The reversal provoked sharp criticism from the inclusive fitness community. A response letter in Nature signed by 137 evolutionary biologists defended inclusive fitness theory and challenged the Nowak-Tarnita-Wilson paper’s mathematical claims. The debate is ongoing; Wilson’s late-career position remains a minority view within evolutionary biology, though the broader question of whether selection operates at multiple levels continues to be productive.


Biodiversity and conservation

From the 1980s onward, Wilson became the most prominent scientific advocate for biodiversity conservation. Biophilia (1984) proposed that humans have an innate affinity for other living organisms. The Diversity of Life (1992) laid out the biodiversity crisis for a general audience. The Half-Earth proposal (2016) argued that half of Earth’s surface should be set aside as protected habitat to prevent mass extinction.

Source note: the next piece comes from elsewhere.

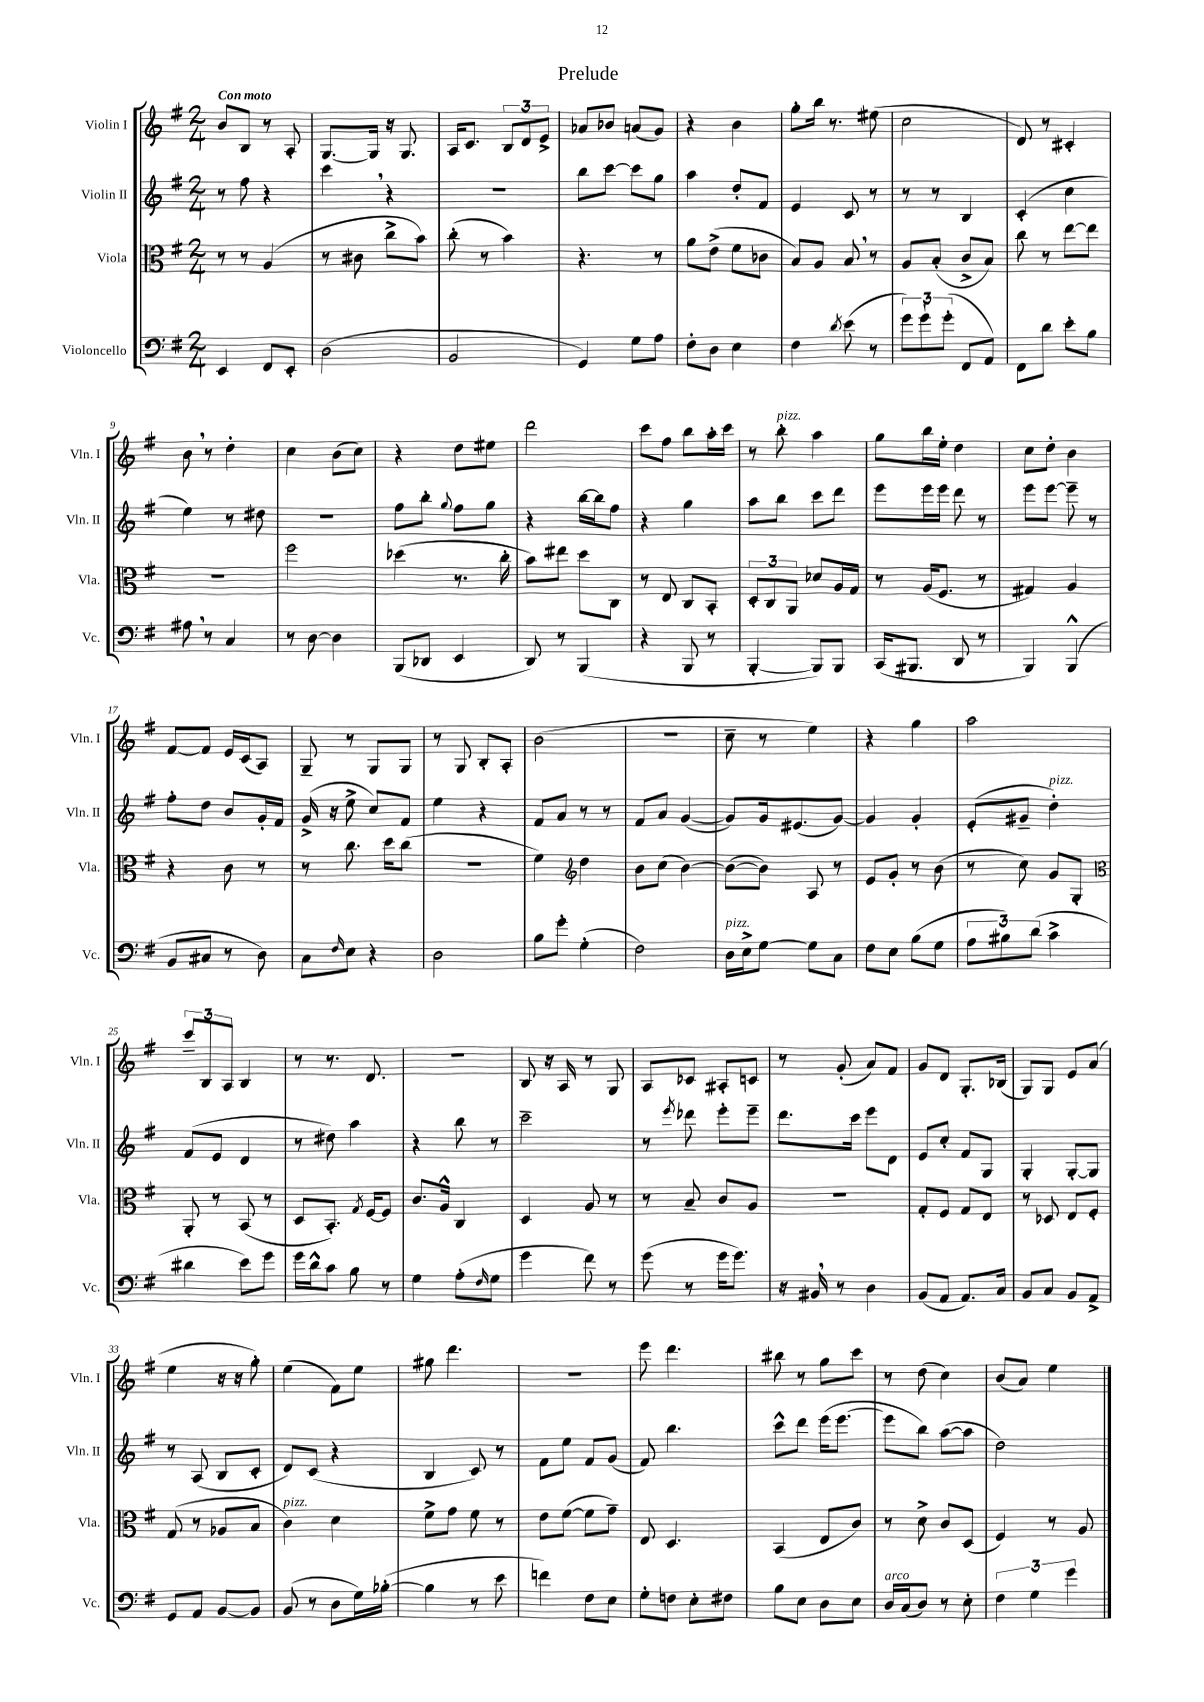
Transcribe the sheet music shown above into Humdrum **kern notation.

Wilson coined the term “biodiversity” (in its shortened form; the full “biological diversity” predates him) and was instrumental in placing the concept at the centre of conservation policy. His advocacy was grounded in his scientific work — island biogeography provided the theoretical framework for understanding how habitat loss drives extinction.


Where Wilson stops

Wilson’s programme is biological and synthetic — it seeks to bring behaviour, ecology, and social organisation under the umbrella of evolutionary biology. The extension to human societies assumes that the same evolutionary logic that explains ant colonies and bird flocks applies, in principle, to human cultures. What the programme does not address is the degree to which human cultural transmission — language, institutions, symbolic systems — constitutes a domain with its own dynamics, not reducible to biological evolution even if it originated in it. The boundary between biological explanation and cultural explanation is where the sociobiology debate has always sat, and Wilson’s programme stays on the biological side of it.